» **Exercise brief**:
In the passage about the no-confidence motion in Pakistan, what did Information Minister Fawad Chaudhry call the Sindh House?

Page excerpt section start

They openly threatened to vote in favour of the no-confidence motion.This included Raja Riaz, who accused Imran Khan of failing to control inflation, and Noor Alam Khan, who said that the party had not paid heed to several of his grievances. They said that many PTI MNAs had been long protesting against inflation, corruption, Special Assistants to Prime Minister, and the lawlessness brought by the PTI government. 

These developments led the PTI to accuse the PPP and the rest of the opposition of indulging in “horse-trading.” Imran himself accused the PPP of giving PKR 200 million to one of the dissident lawmakers.8 Information Minister Fawad Chaudhry went to the extent of labelling the Sindh House as the “capital of horse-trading.” Angry PTI workers also stormed the Sindh House to “rescue” the “abducted” lawmakers, but to no avail.

Turbulence in Pakistan’s democracy

These 24 dissident MNAs are crucial for the PTI. In the 342-member National Assembly, the party has 155 members and the support of 23 members from six other parties. It needs at least 172 members to sail through the no-confidence vote. With 24 of its own MNAs turning dissidents, PTI’s task of securing adequate numbers has become even more massive and, in fact, impossible.

Page excerpt section end
Supplied material section start

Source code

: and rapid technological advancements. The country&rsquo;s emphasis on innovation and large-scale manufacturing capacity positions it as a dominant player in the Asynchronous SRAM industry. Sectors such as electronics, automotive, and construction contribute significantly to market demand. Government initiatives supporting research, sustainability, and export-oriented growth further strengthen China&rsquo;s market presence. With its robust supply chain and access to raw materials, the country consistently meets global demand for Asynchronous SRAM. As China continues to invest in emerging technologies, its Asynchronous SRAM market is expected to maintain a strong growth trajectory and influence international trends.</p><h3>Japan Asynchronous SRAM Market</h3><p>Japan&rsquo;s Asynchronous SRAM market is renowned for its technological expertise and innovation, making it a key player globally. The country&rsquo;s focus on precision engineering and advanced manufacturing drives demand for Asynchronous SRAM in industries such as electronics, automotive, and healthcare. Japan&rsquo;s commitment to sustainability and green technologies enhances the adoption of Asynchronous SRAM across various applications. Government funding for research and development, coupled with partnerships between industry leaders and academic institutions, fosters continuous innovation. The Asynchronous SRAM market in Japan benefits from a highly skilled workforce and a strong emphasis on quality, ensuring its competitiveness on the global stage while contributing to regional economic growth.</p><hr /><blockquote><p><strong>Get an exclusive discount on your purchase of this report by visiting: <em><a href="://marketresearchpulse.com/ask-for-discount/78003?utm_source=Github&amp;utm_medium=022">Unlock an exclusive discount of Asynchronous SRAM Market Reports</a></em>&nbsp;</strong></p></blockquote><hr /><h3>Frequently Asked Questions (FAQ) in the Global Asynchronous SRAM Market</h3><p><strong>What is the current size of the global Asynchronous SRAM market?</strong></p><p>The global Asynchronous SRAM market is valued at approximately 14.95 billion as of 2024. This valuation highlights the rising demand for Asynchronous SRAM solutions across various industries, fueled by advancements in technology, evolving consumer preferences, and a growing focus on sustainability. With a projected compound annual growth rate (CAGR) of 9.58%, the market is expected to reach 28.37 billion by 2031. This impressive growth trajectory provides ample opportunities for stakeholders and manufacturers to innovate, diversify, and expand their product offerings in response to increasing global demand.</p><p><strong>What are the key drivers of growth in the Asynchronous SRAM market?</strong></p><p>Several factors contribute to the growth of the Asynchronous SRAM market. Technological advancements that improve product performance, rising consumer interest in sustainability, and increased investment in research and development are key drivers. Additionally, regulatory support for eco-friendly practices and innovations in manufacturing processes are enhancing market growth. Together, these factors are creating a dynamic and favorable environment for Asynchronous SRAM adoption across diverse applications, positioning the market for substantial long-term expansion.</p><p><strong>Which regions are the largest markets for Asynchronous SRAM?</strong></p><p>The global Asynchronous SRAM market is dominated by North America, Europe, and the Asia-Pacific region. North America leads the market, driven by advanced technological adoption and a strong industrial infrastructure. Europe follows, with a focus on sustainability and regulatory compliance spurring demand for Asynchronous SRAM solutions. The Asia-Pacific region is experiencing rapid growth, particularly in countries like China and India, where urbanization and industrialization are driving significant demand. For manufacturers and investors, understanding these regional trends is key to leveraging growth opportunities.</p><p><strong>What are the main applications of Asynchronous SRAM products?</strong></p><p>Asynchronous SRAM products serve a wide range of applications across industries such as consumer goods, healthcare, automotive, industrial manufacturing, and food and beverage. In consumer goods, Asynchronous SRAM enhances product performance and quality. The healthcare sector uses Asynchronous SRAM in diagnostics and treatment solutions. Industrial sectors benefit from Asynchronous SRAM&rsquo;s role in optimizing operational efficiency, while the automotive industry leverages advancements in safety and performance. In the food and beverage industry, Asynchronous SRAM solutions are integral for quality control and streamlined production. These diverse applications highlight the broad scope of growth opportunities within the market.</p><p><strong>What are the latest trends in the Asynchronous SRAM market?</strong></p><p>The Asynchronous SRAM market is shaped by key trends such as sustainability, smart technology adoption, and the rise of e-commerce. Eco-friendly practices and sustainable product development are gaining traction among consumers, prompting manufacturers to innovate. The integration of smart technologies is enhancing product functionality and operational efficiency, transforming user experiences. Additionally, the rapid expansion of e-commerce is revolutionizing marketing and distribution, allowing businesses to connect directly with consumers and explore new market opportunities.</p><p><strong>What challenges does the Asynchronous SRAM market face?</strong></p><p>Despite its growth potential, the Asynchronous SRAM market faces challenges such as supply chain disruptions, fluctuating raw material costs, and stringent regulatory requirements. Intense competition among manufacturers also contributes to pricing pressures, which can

Supplied material section end

» **Exercise result**:
The "capital of horse-trading."